Monitoring¶
Our team monitors actuated around the clock, on your behalf
The actuated team proactively monitors your servers and build queue for issues. We remediate them on your behalf and for anything cannot be fixed remotely, we'll be in touch via Slack or email.
The actuated CLI should be used for support, to query the agent's logs, or the logs of individual VMs.
If you would also like to do your own monitoring, you can purchase a monitoring add-on, which will expose metrics for your own Prometheus instance. You can then set up a Grafana dashboard to view the metrics.
The monitoring add-on provides:
- Control-plane metrics such as queue-depth, delayed VM launches, and failed jobs.
- Server metrics such as VMs running, load averages, and network I/O.
To opt-in, follow the instructions in the dashboard.
Scrape the metrics¶
Metrics are currently made available through Prometheus federation. Prometheus can be run with Docker, as a Kubernetes deployment, or as a standalone binary.
You can add a scrape target to your own Prometheus instance, or you can use the Grafana Agent to do that and ship off the metrics to Grafana Cloud.
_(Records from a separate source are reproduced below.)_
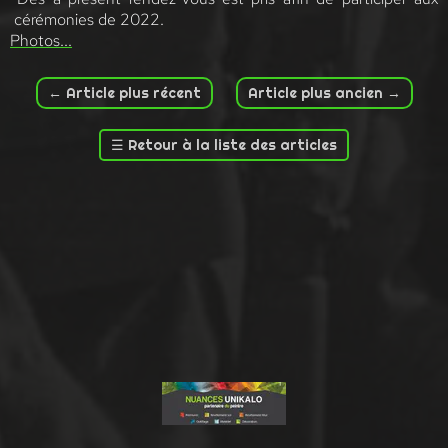
cérémonies de 2022.
Photos...
←
Article plus récent
Article plus ancien
→
☰
Retour à la liste des articles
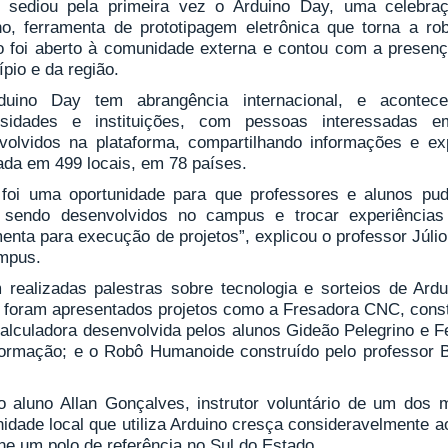
), sediou pela primeira vez o Arduino Day, uma celebra
no, ferramenta de prototipagem eletrônica que torna a ro
o foi aberto à comunidade externa e contou com a presenç
pio e da região.
uino Day tem abrangência internacional, e acontec
rsidades e instituições, com pessoas interessadas e
volvidos na plataforma, compartilhando informações e exp
zada em 499 locais, em 78 países.
 foi uma oportunidade para que professores e alunos pu
 sendo desenvolvidos no campus e trocar experiências
enta para execução de projetos”, explicou o professor Júli
mpus.
 realizadas palestras sobre tecnologia e sorteios de Ardu
, foram apresentados projetos como a Fresadora CNC, const
alculadora desenvolvida pelos alunos Gideão Pelegrino e F
formação; e o Robô Humanoide construído pelo professor B
o aluno Allan Gonçalves, instrutor voluntário de um dos 
idade local que utiliza Arduino cresça consideravelmente a
ne um polo de referência no Sul do Estado.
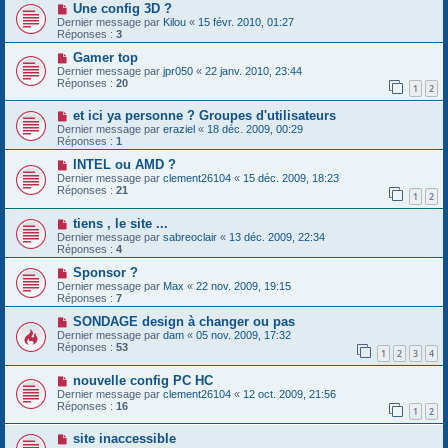
Une config 3D ?
Dernier message par
Kilou
«
15 févr. 2010, 01:27
Réponses :
3
Gamer top
Dernier message par
jpr050
«
22 janv. 2010, 23:44
Réponses :
20
1
2
et ici ya personne ? Groupes d'utilisateurs
Dernier message par
eraziel
«
18 déc. 2009, 00:29
Réponses :
1
INTEL ou AMD ?
Dernier message par
clement26104
«
15 déc. 2009, 18:23
Réponses :
21
1
2
tiens , le site ...
Dernier message par
sabreoclair
«
13 déc. 2009, 22:34
Réponses :
4
Sponsor ?
Dernier message par
Max
«
22 nov. 2009, 19:15
Réponses :
7
SONDAGE design à changer ou pas
Dernier message par
dam
«
05 nov. 2009, 17:32
Réponses :
53
1
2
3
4
nouvelle config PC HC
Dernier message par
clement26104
«
12 oct. 2009, 21:56
Réponses :
16
1
2
site inaccessible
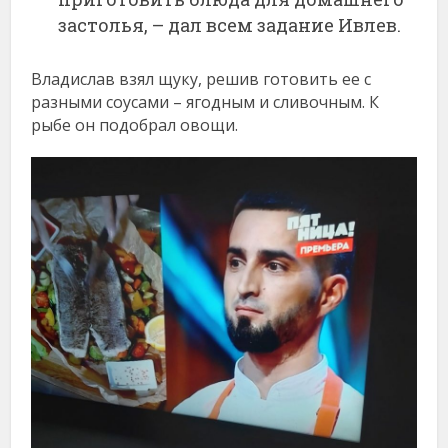
застолья, – дал всем задание Ивлев.
Владислав взял щуку, решив готовить ее с
разными соусами – ягодным и сливочным. К
рыбе он подобрал овощи.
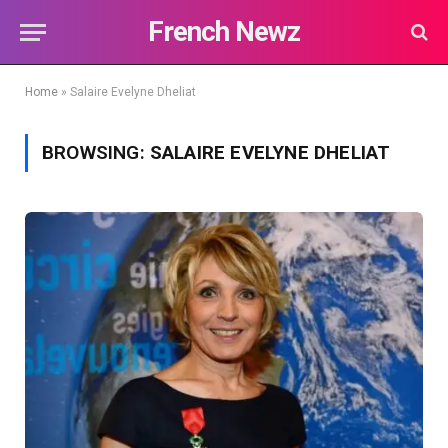
French Newz
Home
»
Salaire Evelyne Dheliat
BROWSING:
SALAIRE EVELYNE DHELIAT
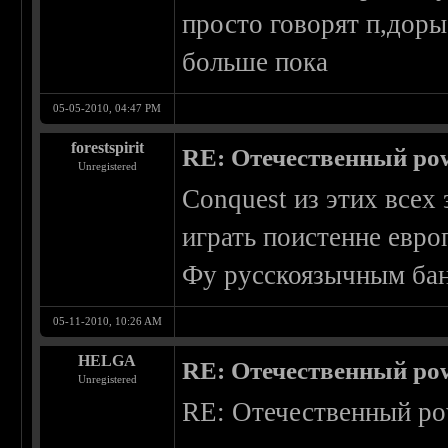
просто говорят п,доры
больше пока
05-05-2010, 04:47 PM
forestspirit
RE: Отечественный pow
Unregistered
Conquest из этих всех 
играть поистенне евро
Фу русскоязычным банд
05-11-2010, 10:26 AM
HELGA
RE: Отечественный pow
Unregistered
RE: Отечественный po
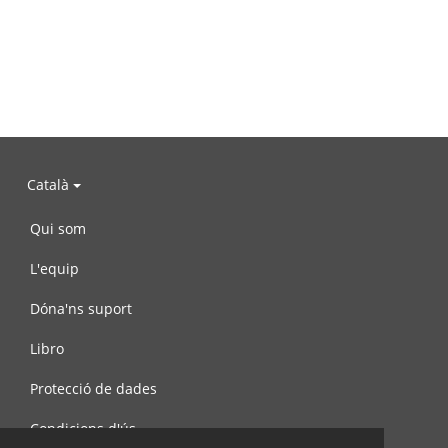
Català
Qui som
L'equip
Dóna'ns suport
Libro
Protecció de dades
Condicions d'ús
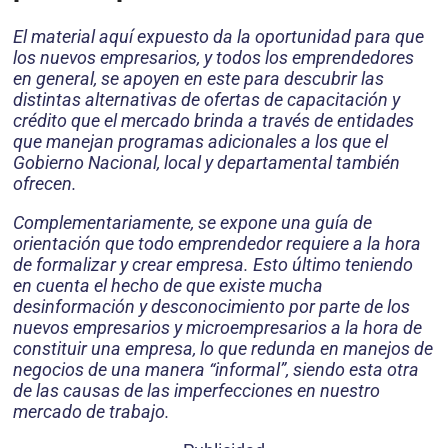
El material aquí expuesto da la oportunidad para que
los nuevos empresarios, y todos los emprendedores
en general, se apoyen en este para descubrir las
distintas alternativas de ofertas de capacitación y
crédito que el mercado brinda a través de entidades
que manejan programas adicionales a los que el
Gobierno Nacional, local y departamental también
ofrecen.
Complementariamente, se expone una guía de
orientación que todo emprendedor requiere a la hora
de formalizar y crear empresa. Esto último teniendo
en cuenta el hecho de que existe mucha
desinformación y desconocimiento por parte de los
nuevos empresarios y microempresarios a la hora de
constituir una empresa, lo que redunda en manejos de
negocios de una manera “informal”, siendo esta otra
de las causas de las imperfecciones en nuestro
mercado de trabajo.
Here is a sample scrape config for Prometheus:
scrape_configs:
- job_name: "actuated"
bearer_token: "xyz"
scheme: https
metrics_path: /api/v1/metrics/federate
# Note: this value cannot be changed lower than 60s due to rate-limiting
scrape_interval: 60s
scrape_timeout: 5s
static_configs:
- targets: ["tbc:443"]
The bearer_token
is a secret, and unique per customer. Only a bcrypt hash is stored in the control-plane, along with a mapping between GitHub organisations and the token.
The scrape_interval
must be 60s
, or higher to avoid rate-limiting.
Contact the support team on Slack for the value for the targets
field.
Control-plane metrics¶
Check the pending build queue depth:
actuated_controller_db_queued_status>0
Check for delayed VM launches (due to insufficient capacity):
sum by(owner) ( rate(actuated_controller_vm_launch_delayed_total
[$__rate_interval]) )>0
Failed jobs:
sum by (owner) (actuated_controller_job_failed_total{}) > 0
Rate of jobs queued:
sum by(owner) ( rate(actuated_controller_job_queued_total[$__rate_interval]) ) > 0
Rate of VMs launched:
sum by(owner) (rate(actuated_controller_vm_launch_total [$__rate_interval]))>0
Server metrics¶
VMs running by host:
sum by(job) (actuated_vm_running_gauge) > 0
Free RAM by host:
actuated_system_memory_available_bytes{}
VM launch total:
sum by(job) ( actuated_vm_launch_total )
Load averages by host:
actuated_system_load_avg_1
actuated_system_load_avg_5
actuated_system_load_avg_15
Net I/O from egress adapter:
sum by( job) ( actuated_system_egress_rx )
sum by( job) ( actuated_system_egress_tx )